The real opportunity lies in the future. Once A2A and other frameworks are stable, the groundwork we laid here will allow people to build on it quickly. This project opened the door and showed what’s possible, setting the stage for faster, more reliable, and production-ready systems in the years to come.

Looking Ahead

From its early foundations in 2023 to the successful live demo in 2025, the Accelerator journey proved that every project is all about collaboration and experimentation. We combined the strongest players in the industry: the expertise of broadcasters, the knowledge of technology providers, and the open-mindedness of innovators, proving that AI can become a trusted teammate in the gallery.

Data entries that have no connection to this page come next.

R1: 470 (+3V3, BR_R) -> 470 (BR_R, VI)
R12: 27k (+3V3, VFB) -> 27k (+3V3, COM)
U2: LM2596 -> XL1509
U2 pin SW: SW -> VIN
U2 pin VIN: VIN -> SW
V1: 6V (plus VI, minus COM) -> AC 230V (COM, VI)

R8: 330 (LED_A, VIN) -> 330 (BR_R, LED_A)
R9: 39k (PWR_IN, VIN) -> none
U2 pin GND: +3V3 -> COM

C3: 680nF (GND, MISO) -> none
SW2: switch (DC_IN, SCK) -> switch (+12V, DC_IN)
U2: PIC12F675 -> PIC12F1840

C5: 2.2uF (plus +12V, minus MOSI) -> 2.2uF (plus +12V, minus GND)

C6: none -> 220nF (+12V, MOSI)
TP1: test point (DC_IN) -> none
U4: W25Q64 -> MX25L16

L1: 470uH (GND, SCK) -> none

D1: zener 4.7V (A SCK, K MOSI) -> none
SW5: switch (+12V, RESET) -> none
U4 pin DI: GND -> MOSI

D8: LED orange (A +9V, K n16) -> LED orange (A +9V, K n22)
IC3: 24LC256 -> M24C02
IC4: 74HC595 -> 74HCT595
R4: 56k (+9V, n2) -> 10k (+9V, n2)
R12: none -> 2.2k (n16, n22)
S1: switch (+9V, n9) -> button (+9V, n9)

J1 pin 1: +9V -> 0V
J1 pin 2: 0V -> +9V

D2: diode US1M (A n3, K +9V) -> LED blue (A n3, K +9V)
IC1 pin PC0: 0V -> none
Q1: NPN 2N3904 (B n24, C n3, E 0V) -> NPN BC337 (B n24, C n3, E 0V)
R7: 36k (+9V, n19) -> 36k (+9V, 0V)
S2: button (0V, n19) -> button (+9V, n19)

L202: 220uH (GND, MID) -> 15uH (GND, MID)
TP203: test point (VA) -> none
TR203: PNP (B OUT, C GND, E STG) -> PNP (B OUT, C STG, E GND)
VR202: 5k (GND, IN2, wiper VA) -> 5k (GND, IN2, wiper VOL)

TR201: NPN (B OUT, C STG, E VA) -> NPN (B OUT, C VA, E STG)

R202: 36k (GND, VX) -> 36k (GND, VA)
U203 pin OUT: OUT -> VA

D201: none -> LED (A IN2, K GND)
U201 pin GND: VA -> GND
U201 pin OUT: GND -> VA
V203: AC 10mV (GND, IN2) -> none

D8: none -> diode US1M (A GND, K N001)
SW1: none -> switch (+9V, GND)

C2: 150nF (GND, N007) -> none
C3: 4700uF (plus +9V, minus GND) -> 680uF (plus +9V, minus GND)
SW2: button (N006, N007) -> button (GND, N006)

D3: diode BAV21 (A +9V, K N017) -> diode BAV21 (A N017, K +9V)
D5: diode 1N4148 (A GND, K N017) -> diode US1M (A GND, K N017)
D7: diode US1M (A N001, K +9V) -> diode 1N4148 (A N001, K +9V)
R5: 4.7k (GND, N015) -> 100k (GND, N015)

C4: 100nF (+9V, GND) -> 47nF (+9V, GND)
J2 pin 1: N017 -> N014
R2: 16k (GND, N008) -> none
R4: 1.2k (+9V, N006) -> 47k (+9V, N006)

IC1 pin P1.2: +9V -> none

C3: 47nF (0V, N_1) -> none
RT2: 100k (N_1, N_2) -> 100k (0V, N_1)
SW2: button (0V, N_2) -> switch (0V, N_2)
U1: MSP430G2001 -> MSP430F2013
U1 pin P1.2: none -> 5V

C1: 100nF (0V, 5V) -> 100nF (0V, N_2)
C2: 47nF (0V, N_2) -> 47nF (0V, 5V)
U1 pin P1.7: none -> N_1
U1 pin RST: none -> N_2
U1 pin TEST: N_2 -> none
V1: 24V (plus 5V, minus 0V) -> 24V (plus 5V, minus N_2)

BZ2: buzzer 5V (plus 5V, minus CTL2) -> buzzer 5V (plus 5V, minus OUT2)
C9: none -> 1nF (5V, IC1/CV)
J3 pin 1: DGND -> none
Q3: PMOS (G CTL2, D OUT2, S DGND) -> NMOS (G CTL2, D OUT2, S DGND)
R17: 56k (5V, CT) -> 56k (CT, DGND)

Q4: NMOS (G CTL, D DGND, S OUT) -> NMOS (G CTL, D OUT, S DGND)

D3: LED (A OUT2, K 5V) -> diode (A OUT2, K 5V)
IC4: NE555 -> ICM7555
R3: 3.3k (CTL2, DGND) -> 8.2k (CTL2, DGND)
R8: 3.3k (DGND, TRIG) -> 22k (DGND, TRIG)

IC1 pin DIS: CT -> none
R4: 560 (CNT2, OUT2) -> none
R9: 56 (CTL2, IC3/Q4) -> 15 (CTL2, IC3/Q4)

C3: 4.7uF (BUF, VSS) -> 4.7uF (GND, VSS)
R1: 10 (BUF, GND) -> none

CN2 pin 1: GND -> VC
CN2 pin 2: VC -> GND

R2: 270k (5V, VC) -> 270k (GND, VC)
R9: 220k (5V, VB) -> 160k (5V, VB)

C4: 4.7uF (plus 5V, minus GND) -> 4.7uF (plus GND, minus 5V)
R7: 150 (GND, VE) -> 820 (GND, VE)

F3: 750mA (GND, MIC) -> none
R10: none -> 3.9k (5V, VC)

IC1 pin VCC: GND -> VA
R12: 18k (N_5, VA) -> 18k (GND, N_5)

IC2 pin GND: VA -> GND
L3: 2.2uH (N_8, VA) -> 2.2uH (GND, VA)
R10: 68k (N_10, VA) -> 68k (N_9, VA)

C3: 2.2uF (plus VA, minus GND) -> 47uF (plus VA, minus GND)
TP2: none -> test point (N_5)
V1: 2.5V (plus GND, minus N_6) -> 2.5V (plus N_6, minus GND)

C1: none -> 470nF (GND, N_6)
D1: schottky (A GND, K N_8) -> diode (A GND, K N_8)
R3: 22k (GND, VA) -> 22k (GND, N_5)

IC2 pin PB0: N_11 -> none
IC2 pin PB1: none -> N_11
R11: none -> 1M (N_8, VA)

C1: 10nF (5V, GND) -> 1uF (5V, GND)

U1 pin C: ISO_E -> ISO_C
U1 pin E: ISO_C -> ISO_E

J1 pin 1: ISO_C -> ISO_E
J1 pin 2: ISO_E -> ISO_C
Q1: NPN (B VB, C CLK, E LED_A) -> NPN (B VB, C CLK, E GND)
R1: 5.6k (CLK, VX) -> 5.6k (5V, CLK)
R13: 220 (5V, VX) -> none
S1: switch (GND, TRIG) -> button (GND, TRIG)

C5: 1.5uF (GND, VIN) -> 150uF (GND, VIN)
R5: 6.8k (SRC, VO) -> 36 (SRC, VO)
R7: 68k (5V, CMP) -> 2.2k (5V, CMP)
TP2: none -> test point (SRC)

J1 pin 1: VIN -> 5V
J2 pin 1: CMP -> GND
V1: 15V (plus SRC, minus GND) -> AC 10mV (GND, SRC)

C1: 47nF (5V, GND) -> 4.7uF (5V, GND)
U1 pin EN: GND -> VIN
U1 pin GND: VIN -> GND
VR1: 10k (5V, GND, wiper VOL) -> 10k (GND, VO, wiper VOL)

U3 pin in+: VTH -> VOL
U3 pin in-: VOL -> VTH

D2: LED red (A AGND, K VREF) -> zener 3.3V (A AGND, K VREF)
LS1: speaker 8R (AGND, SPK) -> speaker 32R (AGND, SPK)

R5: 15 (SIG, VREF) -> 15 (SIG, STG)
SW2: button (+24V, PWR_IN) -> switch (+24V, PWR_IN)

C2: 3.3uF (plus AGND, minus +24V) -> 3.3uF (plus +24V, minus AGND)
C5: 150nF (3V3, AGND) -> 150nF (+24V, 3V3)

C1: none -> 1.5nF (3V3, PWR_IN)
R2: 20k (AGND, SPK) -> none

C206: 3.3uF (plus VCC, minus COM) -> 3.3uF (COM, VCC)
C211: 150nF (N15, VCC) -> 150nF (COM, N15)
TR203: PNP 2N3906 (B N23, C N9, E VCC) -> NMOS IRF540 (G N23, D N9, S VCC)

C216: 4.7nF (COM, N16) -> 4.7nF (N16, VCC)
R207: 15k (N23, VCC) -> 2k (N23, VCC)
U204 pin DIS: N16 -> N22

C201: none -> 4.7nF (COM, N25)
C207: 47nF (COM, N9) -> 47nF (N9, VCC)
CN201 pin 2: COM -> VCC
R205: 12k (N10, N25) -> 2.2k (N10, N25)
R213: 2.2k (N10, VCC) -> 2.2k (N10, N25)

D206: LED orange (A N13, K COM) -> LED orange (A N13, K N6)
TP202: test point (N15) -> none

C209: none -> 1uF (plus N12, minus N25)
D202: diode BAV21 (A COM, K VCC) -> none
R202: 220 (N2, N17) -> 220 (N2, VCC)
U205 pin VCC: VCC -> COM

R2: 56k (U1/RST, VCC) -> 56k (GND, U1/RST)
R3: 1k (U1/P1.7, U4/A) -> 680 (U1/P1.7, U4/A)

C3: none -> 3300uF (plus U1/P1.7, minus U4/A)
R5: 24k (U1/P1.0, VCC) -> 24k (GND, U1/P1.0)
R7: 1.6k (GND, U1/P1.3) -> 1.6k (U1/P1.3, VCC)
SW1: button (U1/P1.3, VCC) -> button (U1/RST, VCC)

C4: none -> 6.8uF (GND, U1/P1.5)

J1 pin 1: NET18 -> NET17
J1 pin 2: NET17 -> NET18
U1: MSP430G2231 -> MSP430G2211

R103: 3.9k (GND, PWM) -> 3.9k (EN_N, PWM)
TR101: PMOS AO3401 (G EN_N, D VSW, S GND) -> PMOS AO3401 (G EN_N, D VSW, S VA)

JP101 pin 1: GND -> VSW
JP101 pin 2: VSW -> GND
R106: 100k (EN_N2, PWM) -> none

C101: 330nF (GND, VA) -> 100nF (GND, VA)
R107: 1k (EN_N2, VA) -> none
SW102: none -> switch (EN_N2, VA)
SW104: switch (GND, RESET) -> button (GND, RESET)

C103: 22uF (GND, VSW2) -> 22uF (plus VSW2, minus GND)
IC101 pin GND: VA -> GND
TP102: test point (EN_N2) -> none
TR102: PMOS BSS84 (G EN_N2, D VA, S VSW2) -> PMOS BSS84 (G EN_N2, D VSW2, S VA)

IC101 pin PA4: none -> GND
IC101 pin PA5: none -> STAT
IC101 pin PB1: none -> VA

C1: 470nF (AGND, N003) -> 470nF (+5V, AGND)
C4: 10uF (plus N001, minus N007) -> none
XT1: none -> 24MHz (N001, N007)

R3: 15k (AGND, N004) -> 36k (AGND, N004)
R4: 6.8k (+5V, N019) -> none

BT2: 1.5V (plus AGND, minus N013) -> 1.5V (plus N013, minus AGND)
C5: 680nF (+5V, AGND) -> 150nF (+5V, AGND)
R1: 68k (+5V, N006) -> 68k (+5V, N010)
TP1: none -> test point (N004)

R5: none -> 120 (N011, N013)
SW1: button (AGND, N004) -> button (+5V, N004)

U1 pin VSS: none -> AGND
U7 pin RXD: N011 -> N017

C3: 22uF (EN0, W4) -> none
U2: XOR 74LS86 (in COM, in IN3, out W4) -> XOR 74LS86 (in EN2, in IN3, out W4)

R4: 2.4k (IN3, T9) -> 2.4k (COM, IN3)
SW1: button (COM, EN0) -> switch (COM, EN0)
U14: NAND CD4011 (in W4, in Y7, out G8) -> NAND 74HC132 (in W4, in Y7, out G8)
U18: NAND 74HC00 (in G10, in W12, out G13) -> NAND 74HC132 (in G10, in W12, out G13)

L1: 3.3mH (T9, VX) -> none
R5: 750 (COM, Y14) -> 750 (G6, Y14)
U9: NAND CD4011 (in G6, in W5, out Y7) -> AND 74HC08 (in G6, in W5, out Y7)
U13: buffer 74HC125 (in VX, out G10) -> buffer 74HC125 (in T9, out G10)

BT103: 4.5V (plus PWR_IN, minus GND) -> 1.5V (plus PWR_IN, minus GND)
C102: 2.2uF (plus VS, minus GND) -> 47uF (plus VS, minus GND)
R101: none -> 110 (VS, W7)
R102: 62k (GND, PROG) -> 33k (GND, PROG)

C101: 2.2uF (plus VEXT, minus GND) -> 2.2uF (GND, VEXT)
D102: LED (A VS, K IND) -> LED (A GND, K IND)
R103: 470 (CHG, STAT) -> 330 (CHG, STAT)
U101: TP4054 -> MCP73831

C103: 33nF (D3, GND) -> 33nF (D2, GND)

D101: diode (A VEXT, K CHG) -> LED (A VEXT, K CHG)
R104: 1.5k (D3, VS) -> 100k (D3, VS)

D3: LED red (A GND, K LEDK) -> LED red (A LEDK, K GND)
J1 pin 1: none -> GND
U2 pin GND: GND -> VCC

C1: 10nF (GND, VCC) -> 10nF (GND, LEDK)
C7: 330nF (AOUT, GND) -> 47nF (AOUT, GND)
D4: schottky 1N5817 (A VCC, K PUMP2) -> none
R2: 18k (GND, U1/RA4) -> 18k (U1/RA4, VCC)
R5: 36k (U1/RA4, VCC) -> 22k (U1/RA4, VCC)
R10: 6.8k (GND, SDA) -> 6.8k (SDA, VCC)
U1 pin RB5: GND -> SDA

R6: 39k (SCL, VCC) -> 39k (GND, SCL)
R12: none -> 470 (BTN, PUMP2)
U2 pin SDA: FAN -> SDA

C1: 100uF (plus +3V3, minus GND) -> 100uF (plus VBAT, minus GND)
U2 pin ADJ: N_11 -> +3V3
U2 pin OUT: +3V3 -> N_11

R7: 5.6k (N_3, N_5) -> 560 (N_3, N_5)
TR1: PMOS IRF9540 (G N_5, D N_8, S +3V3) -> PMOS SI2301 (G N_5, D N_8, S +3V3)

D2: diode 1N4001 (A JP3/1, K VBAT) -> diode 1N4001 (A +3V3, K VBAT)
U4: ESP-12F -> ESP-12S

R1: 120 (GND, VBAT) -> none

This is also a moment to express a monumental gratitude to everyone involved in the making of this project, spanning several years. In the end, it’s the people and the community that make such a project unforgettable.

Accelerators Hackathon

The IBC2025 was more than a showcase. For us, it was a turning point. It proved that agentic systems are not a futuristic concept but a practical step toward a new standard of live production.

But the work does not stop here. We continue refining the agentic framework, testing it in wider production environments, and moving toward formal industry-wide standards. Broadcasting giants like ITN and BBC are already bringing these advances into live spaces.

And as for us at Cuez, we are working toward making this technology an integral part of our offering, so stay tuned for more AI magic.

This is only the beginning. The age of AI Agents in live production has arrived. And we couldn’t be more excited.